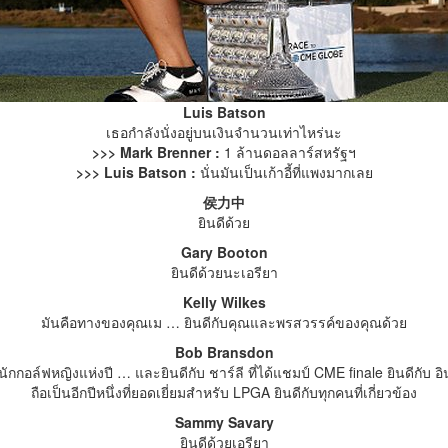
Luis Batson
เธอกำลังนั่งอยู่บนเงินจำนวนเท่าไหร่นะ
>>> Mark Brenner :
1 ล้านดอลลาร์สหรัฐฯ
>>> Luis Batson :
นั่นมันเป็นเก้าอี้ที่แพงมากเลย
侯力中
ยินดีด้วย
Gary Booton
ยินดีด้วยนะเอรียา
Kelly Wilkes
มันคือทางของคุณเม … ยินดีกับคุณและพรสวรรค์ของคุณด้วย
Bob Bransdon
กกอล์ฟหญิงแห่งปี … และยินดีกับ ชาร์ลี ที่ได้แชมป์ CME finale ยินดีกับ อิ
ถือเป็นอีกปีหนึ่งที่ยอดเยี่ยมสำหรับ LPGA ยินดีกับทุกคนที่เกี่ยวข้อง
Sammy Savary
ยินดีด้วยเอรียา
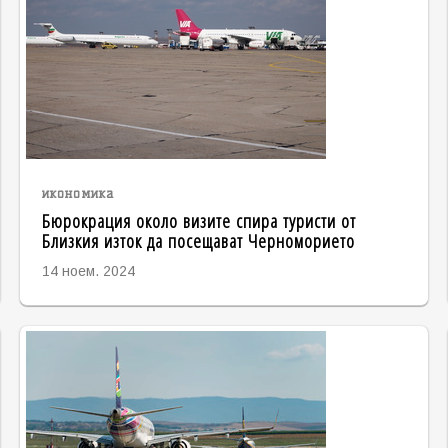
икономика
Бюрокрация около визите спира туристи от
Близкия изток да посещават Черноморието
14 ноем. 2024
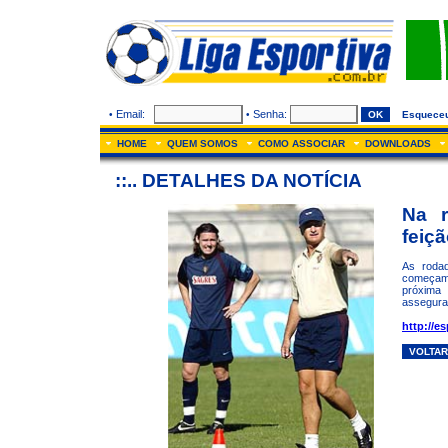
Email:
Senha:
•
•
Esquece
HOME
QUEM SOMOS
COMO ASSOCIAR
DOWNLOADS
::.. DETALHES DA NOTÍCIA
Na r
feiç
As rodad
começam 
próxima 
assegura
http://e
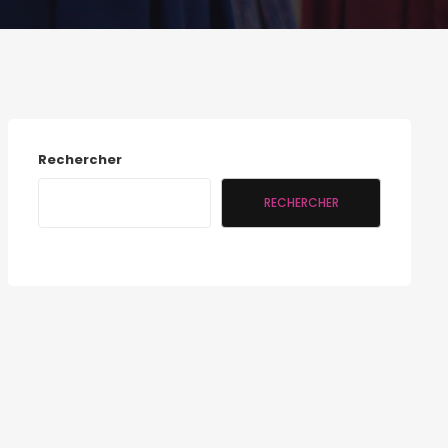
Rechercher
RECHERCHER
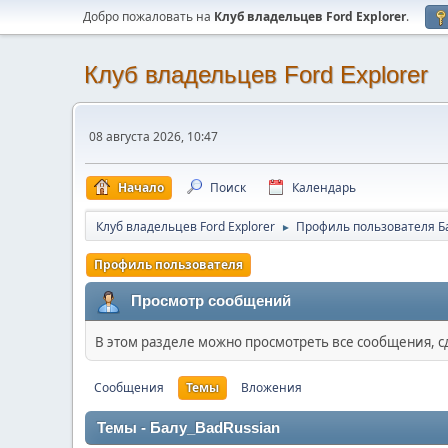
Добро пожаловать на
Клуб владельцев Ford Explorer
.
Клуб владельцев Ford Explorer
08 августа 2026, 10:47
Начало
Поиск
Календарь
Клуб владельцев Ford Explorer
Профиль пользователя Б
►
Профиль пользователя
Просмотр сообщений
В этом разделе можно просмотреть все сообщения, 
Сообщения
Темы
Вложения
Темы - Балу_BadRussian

# TASK ITEM
Bring together every line in the entries that holds the string "Профиль".

# SOLUTION FOR THIS PROBLEM
Профиль пользователя Б
Профиль пользователя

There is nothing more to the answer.